The Covid-19 pandemic has realigned and recalibrated plans across the entertainment industry — from ever-shifting schedules and productions on broadcast television to a film industry making release decisions almost week-to-week. Industry (and state) restrictions for group work environments have made writing and production difficult, with productions halting, working in quarantine bubbles, and having to learn and adjust to new regulations. One wing of the entertainment industry was, by virtue of its production and collaboration differences, adequately prepared to pivot and keep production rolling without any major setbacks: the animation industry. The nature of the animation workflow more easily allows for remote work, overcoming the setbacks that standard productions have encountered. As a result, the present and future of animated productions remains bright.

The coronavirus pandemic seemed to hit Hollywood slowly, and then all at once, with productions shuttering and suspending almost without notice in March. Shows like Fargo, suspended mid-season, were left to just wait until it was safe to go back. Animation, however, rolled right along. Disney Television Animation stated that it took a few days to “smooth some wrinkles,” but kept its editing on schedule. It wasn’t ideal, but the simple reality was that animators commonly work independently and could easily adapt their lives to working from home. Animator Jorge Gutierrez told Variety, “it’s almost like we’ve been training for this for years, and our time has finally come.” Gutierrez explained further that animators are “so used to working with studios all over the world, and a lot of times we work with artists all over the world. It’s a remote business and there are no sets … So we’re kind of set up for this.”

Pressure breeds creativity, and as a result of the constraints of endless animating and voice recording from home studios led to interesting results. Work-from-home table reads became common practice almost instantly, and Toomboom, a storyboarding software used by 20th Century Fox TV and others, granted free licenses to artists for a time. Voiceover actors had to build makeshift sound booths in their homes, with blankets and tents, before studios delivered microphones and equipment to the homes of their stars. NBC’s crime thriller, The Blacklist, starring James Spader, drew attention when the producers decided to animate its season finale instead of leaving fans hanging until the resumption of production.

Music is an element of animated films that encountered bigger challenges. Production on Sponge On The Run (a SpongeBob SquarePants movie) couldn’t ask classical musicians to record in a studio together, so they found an elegant solution with each performer on its Hanz Zimmer score recording every part separately, to be mixed together later. The same production team also found success with remote focus groups, that they found to be equally as useful as in-person groups and far easier.

One challenge animation teams faced may seem surprising: internet bandwidth. Animation files are extremely large, and for artists to send their work to production teams requires a pretty powerful broadband connection. Most animation studios have fast internet, but Deadline noted that residential broadband, already slowed by excessive demand, is not always up to the task. CBS All Access’ Tooning Out the News added an extra hour to their workdays just to allow for slower file transfer. Additionally, keeping up the pace soon became difficult. Many shows are deeply collaborative environments and work on a tight schedule already. When the pandemic compresses schedules and reduces productivity, schedules like South Park’s famous one-day delivery become hard to manage.

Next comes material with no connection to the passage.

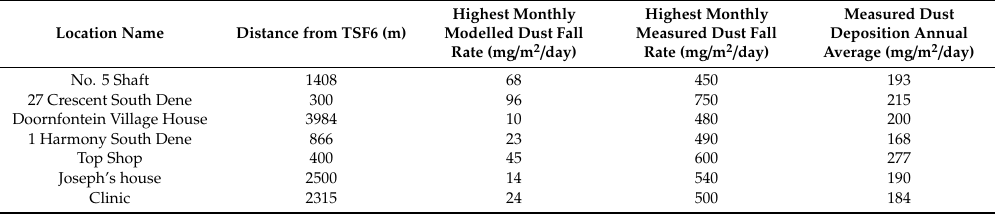
Table A2. Modelled and Measured dust fall, highest monthly dust deposition at all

Animation’s sure-and-steady march throughout 2020 has been a bright spot in an industry hit by the uncertainty that the pandemic has delivered. Not only have innovative production methods fit seamlessly into the work of making animation, but some trends indicate that advertising is taking a cue from the entertainment industry. The preponderance of more and more animated ads foreshadow a very busy few years for animators and their productions.